We both hope that Dad 'gave up the ghost' (a phrase Nora would have used and which our family appropriated) peacefully, without gasping for breathe or choking on phlegm. I am glad he refused to go to the hospital several weeks ago when he got pneumonia AGAIN.
|Bonnie Boxing Day, the day after Christmas, 2013. Dad with four of his nine great grandchildren.|
Kate and I spoke last Saturday, I asked her if she was willing to tell Dad that it was OK to let go and she said yes. After hearing her words, he responded, "OK." And he has done just that.
Surviving until the family picnic on September 6 was a task too great to bear. And, always, he bore his increasing infirmities and limitations with dignity and acceptance.

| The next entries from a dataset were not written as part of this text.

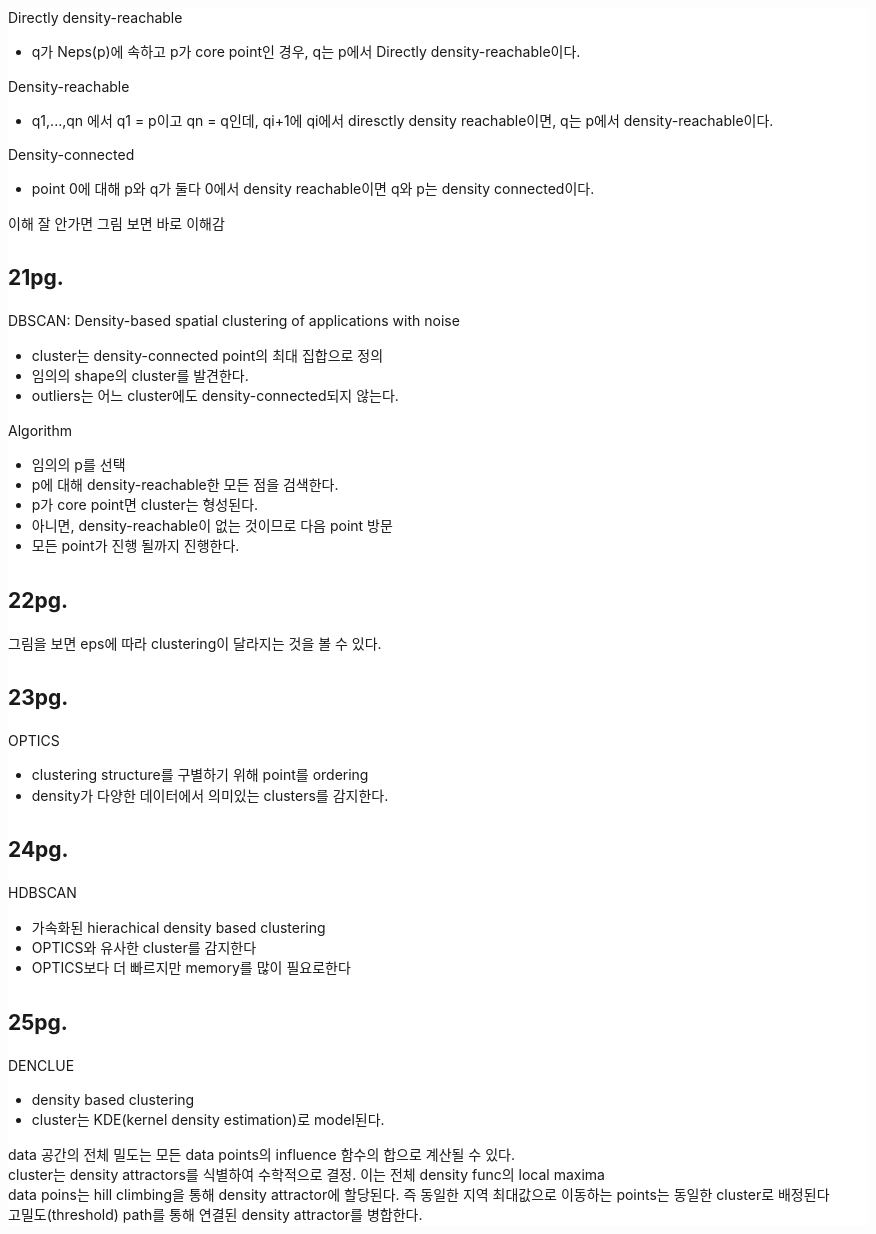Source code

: Directly density-reachable
- q가 Neps(p)에 속하고 p가 core point인 경우, q는 p에서 Directly density-reachable이다.

Density-reachable
- q1,...,qn 에서 q1 = p이고 qn = q인데, qi+1에 qi에서 diresctly density reachable이면, q는 p에서 density-reachable이다.

Density-connected
- point 0에 대해 p와 q가 둘다 0에서 density reachable이면 q와 p는 density connected이다.

이해 잘 안가면 그림 보면 바로 이해감  

## 21pg.

DBSCAN: Density-based spatial clustering of applications with noise
- cluster는 density-connected point의 최대 집합으로 정의
- 임의의 shape의 cluster를 발견한다.
- outliers는 어느 cluster에도 density-connected되지 않는다.

Algorithm
- 임의의 p를 선택
- p에 대해 density-reachable한 모든 점을 검색한다.
- p가 core point면 cluster는 형성된다.
- 아니면, density-reachable이 없는 것이므로 다음 point 방문
- 모든 point가 진행 될까지 진행한다.

## 22pg.

그림을 보면 eps에 따라 clustering이 달라지는 것을 볼 수 있다.  

## 23pg.

OPTICS
- clustering structure를 구별하기 위해 point를 ordering
- density가 다양한 데이터에서 의미있는 clusters를 감지한다.

## 24pg.

HDBSCAN
- 가속화된 hierachical density based clustering
- OPTICS와 유사한 cluster를 감지한다
- OPTICS보다 더 빠르지만 memory를 많이 필요로한다

## 25pg.

DENCLUE
- density based clustering
- cluster는 KDE(kernel density estimation)로 model된다.

data 공간의 전체 밀도는 모든 data points의 influence 함수의 합으로 계산될 수 있다.  
cluster는 density attractors를 식별하여 수학적으로 결정. 이는 전체 density func의 local maxima  
data poins는 hill climbing을 통해 density attractor에 할당된다. 즉 동일한 지역 최대값으로 이동하는 points는 동일한 cluster로 배정된다  
고밀도(threshold) path를 통해 연결된 density attractor를 병합한다.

"I'll call John now," Kate said. A few minutes later my cell rang and it was John. Neither of us were there to say good by to Dad and did it make a difference? We mostly thought about Kate and how she'd been there the entire time, was always 'there', week after week, year after year. My parents moved to Seattle after a decade in Houston, because, as Mom said, that was where her doctor daughter lived. Those two had a special bond. Mom had great faith that as a doctor, Kate would know what to do 'when the time came.'
|Dad, getting a big hug from his first great grandchild, Charlie Bean Kleban, December 2013.|
I suspect when I get to Seattle next week, I'll be sorting and clearing Dad's space at the adult family home. Boxing things up, making decisions. That will be my job. And today, I will find Dad's obituary, which I drafted years ago when he was in hospice, but recovered and lived on. I will call his church in Seattle and I will call his church in Houston.

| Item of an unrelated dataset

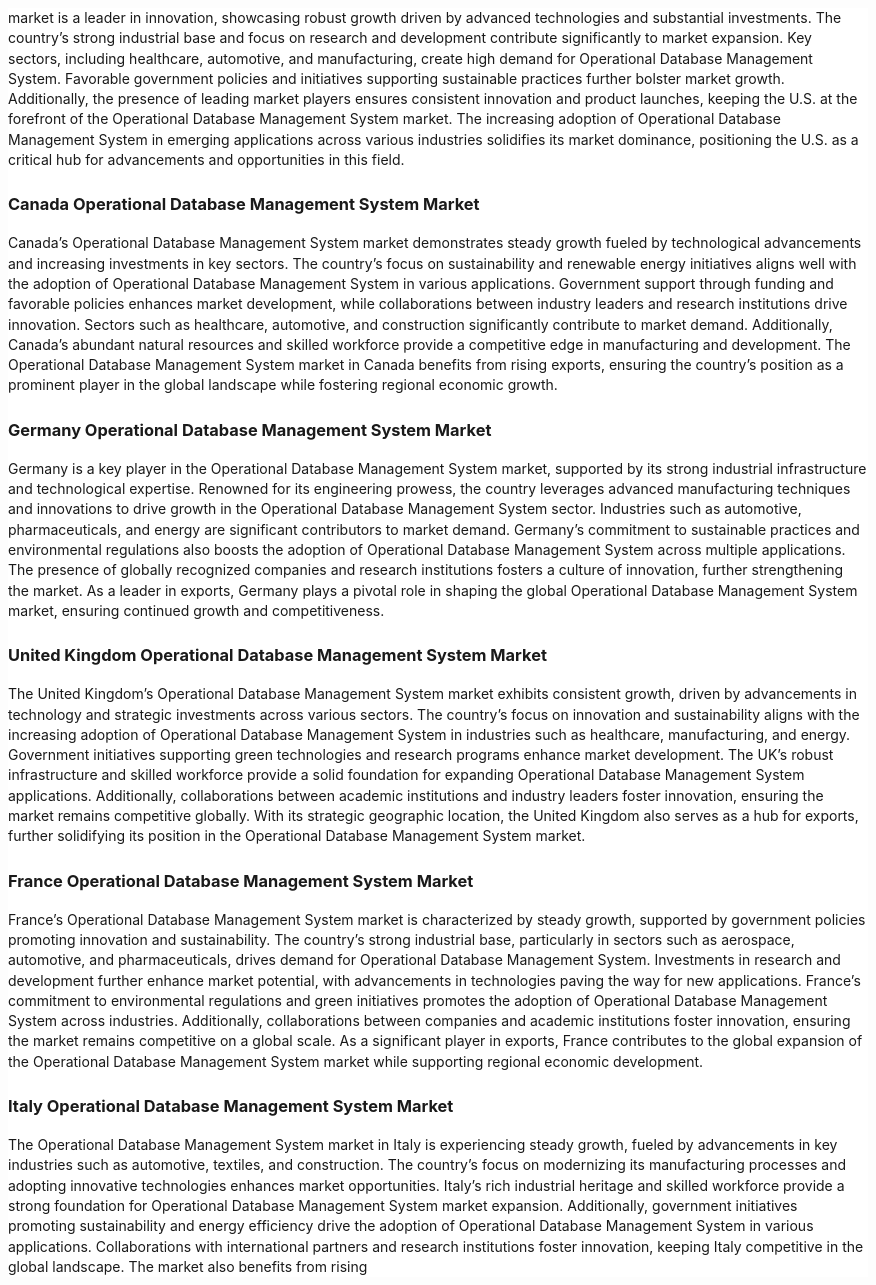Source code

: market is a leader in innovation, showcasing robust growth driven by advanced technologies and substantial investments. The country&rsquo;s strong industrial base and focus on research and development contribute significantly to market expansion. Key sectors, including healthcare, automotive, and manufacturing, create high demand for Operational Database Management System. Favorable government policies and initiatives supporting sustainable practices further bolster market growth. Additionally, the presence of leading market players ensures consistent innovation and product launches, keeping the U.S. at the forefront of the Operational Database Management System market. The increasing adoption of Operational Database Management System in emerging applications across various industries solidifies its market dominance, positioning the U.S. as a critical hub for advancements and opportunities in this field.</p><h3>Canada Operational Database Management System Market</h3><p>Canada&rsquo;s Operational Database Management System market demonstrates steady growth fueled by technological advancements and increasing investments in key sectors. The country&rsquo;s focus on sustainability and renewable energy initiatives aligns well with the adoption of Operational Database Management System in various applications. Government support through funding and favorable policies enhances market development, while collaborations between industry leaders and research institutions drive innovation. Sectors such as healthcare, automotive, and construction significantly contribute to market demand. Additionally, Canada&rsquo;s abundant natural resources and skilled workforce provide a competitive edge in manufacturing and development. The Operational Database Management System market in Canada benefits from rising exports, ensuring the country&rsquo;s position as a prominent player in the global landscape while fostering regional economic growth.</p><h3>Germany Operational Database Management System Market</h3><p>Germany is a key player in the Operational Database Management System market, supported by its strong industrial infrastructure and technological expertise. Renowned for its engineering prowess, the country leverages advanced manufacturing techniques and innovations to drive growth in the Operational Database Management System sector. Industries such as automotive, pharmaceuticals, and energy are significant contributors to market demand. Germany&rsquo;s commitment to sustainable practices and environmental regulations also boosts the adoption of Operational Database Management System across multiple applications. The presence of globally recognized companies and research institutions fosters a culture of innovation, further strengthening the market. As a leader in exports, Germany plays a pivotal role in shaping the global Operational Database Management System market, ensuring continued growth and competitiveness.</p><h3>United Kingdom Operational Database Management System Market</h3><p>The United Kingdom&rsquo;s Operational Database Management System market exhibits consistent growth, driven by advancements in technology and strategic investments across various sectors. The country&rsquo;s focus on innovation and sustainability aligns with the increasing adoption of Operational Database Management System in industries such as healthcare, manufacturing, and energy. Government initiatives supporting green technologies and research programs enhance market development. The UK&rsquo;s robust infrastructure and skilled workforce provide a solid foundation for expanding Operational Database Management System applications. Additionally, collaborations between academic institutions and industry leaders foster innovation, ensuring the market remains competitive globally. With its strategic geographic location, the United Kingdom also serves as a hub for exports, further solidifying its position in the Operational Database Management System market.</p><h3>France Operational Database Management System Market</h3><p>France&rsquo;s Operational Database Management System market is characterized by steady growth, supported by government policies promoting innovation and sustainability. The country&rsquo;s strong industrial base, particularly in sectors such as aerospace, automotive, and pharmaceuticals, drives demand for Operational Database Management System. Investments in research and development further enhance market potential, with advancements in technologies paving the way for new applications. France&rsquo;s commitment to environmental regulations and green initiatives promotes the adoption of Operational Database Management System across industries. Additionally, collaborations between companies and academic institutions foster innovation, ensuring the market remains competitive on a global scale. As a significant player in exports, France contributes to the global expansion of the Operational Database Management System market while supporting regional economic development.</p><h3>Italy Operational Database Management System Market</h3><p>The Operational Database Management System market in Italy is experiencing steady growth, fueled by advancements in key industries such as automotive, textiles, and construction. The country&rsquo;s focus on modernizing its manufacturing processes and adopting innovative technologies enhances market opportunities. Italy&rsquo;s rich industrial heritage and skilled workforce provide a strong foundation for Operational Database Management System market expansion. Additionally, government initiatives promoting sustainability and energy efficiency drive the adoption of Operational Database Management System in various applications. Collaborations with international partners and research institutions foster innovation, keeping Italy competitive in the global landscape. The market also benefits from rising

In an hour, it will be 7:00 a.m. in the Pacific Northwest and I can call my three daughters with the news that we are no longer a four generation tribe. There was satisfaction in knowing we comprised four generations of family. How will our family 'be' now? How will we reassemble, reform, refocus? I sense that our family picnic on September 6 will be a joyous event. We will celebrate Mom and Dad's lives and renew what are already pretty strong family ties. I can hardly wait.
My door is open to the morning and the garden looks the same as it did yesterday. The paper piles surrounding my laptop are still somewhat disorganized. I hear doves singing their call and respond. The distant freeway traffic is steady. The world has not changed significantly and yet it has.